Waiting and Watering
Tropical hibiscus typically drop their leaves following a move indoors. So don’t panic if yours lose leaves. They have simply become dormant for winter. During their dormancy, wait for their potting medium to dry almost completely before putting them in a sink or shower for a long, slow soaking. Let them drain fully before returning them for their regular spots. Misting the plants everyday with a good spray of water compensates the reduced humidity of warm indoor air. Instead, set the hibiscus’ pots on shallow trays of water-covered pebbles, and top off the trays’ water as it evaporates.
Waking Them from Winter
In February or March, remove and remove the top 2 inches of the hibiscus’ growing medium.
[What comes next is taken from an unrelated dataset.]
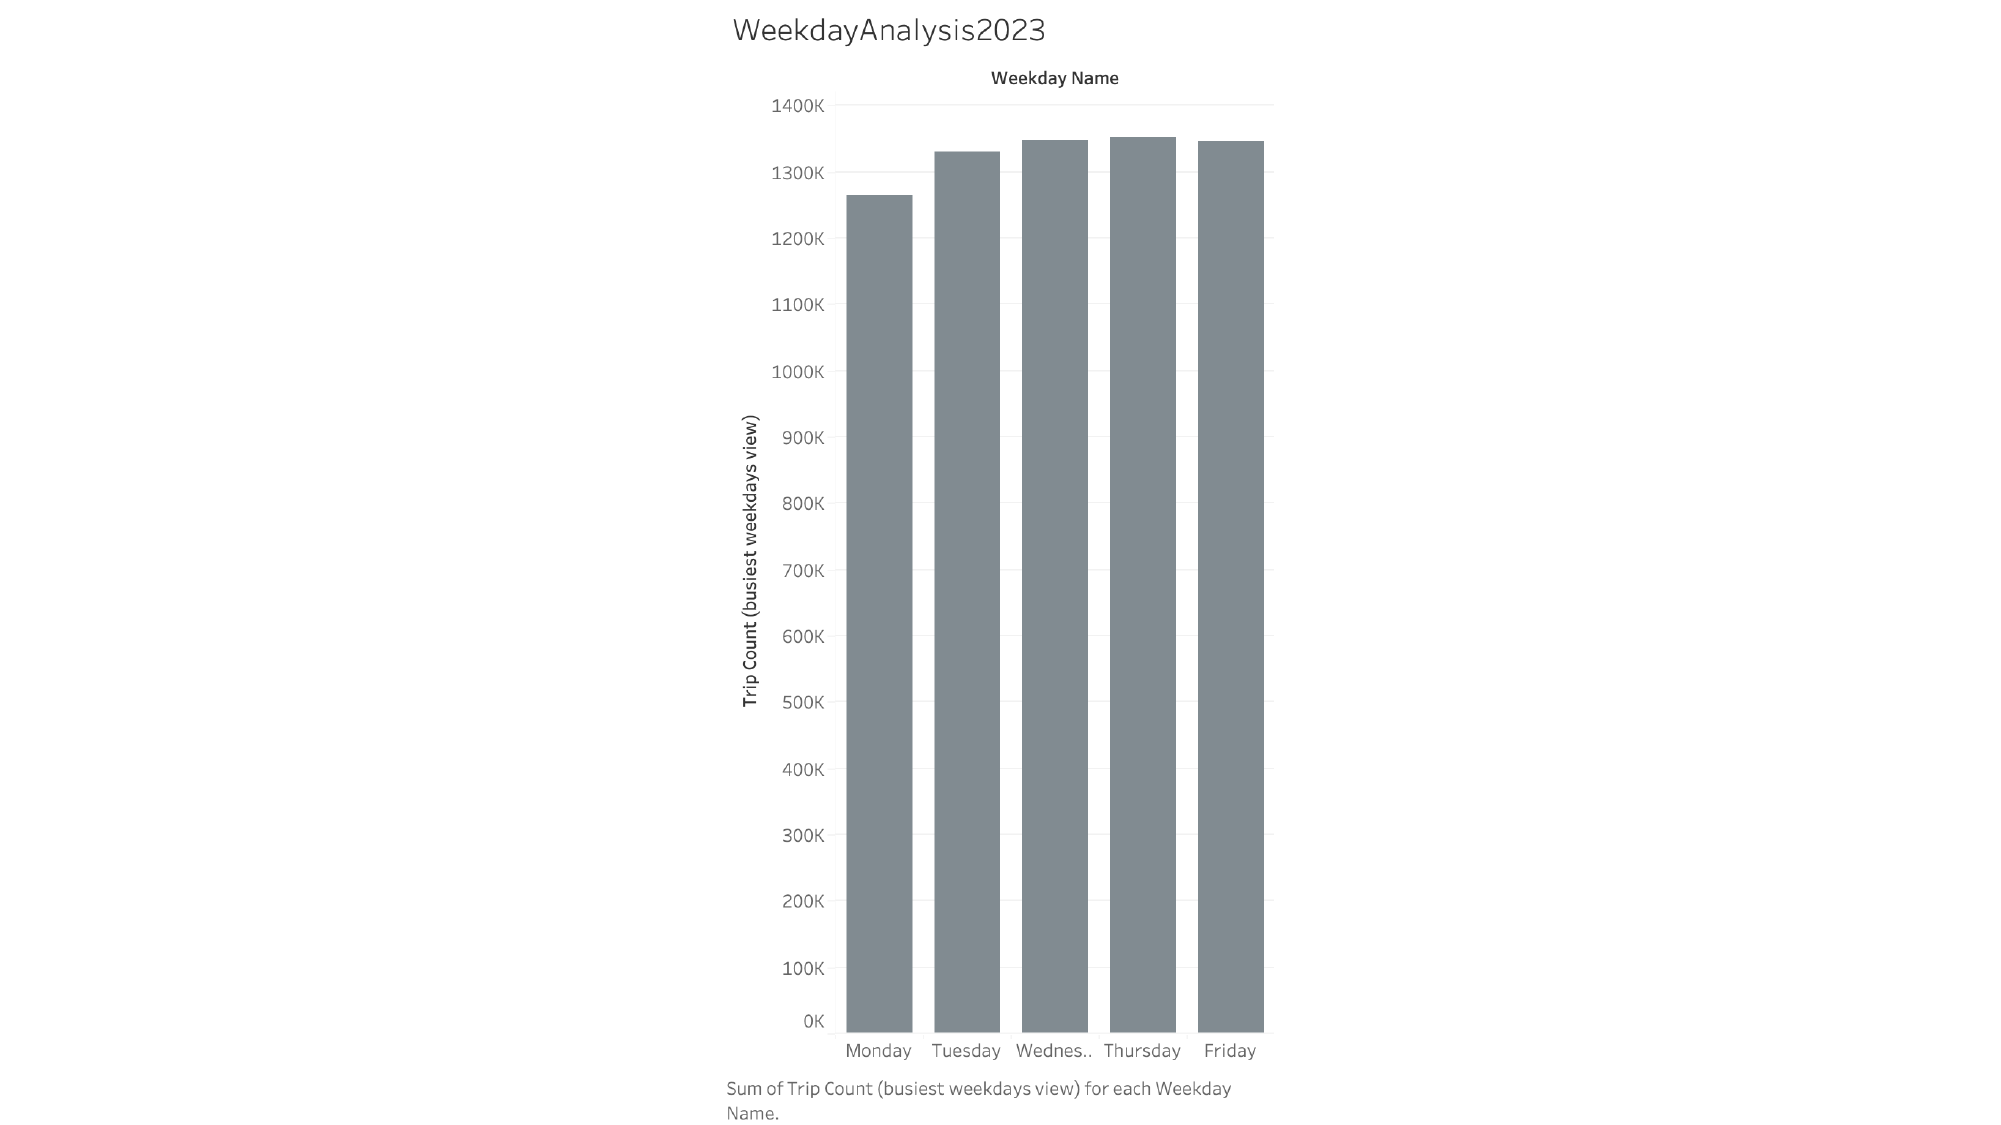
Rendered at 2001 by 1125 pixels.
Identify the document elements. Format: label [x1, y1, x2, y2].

Boost the impacts of the fresh medium with a dose of slow-release, 19-6-12 indoor plant food. For every single 10-inch bud, sprinkle 1 tablespoon of fertilizer, or the fertilizer tag’s recommended quantity, evenly over the growing medium, and water the medium. Plants in bigger pots require more fertilizer, as the fertilizer label instructions indicate. Cut each division back to a leaf node, wait for glossy, green leaves to emerge and then move your hibiscus plants back outside when nighttime temperatures are always above 55 F. Set them in a shaded location, and move them a little closer to sunlight every day for approximately ten days, or until they acclimate to outside life.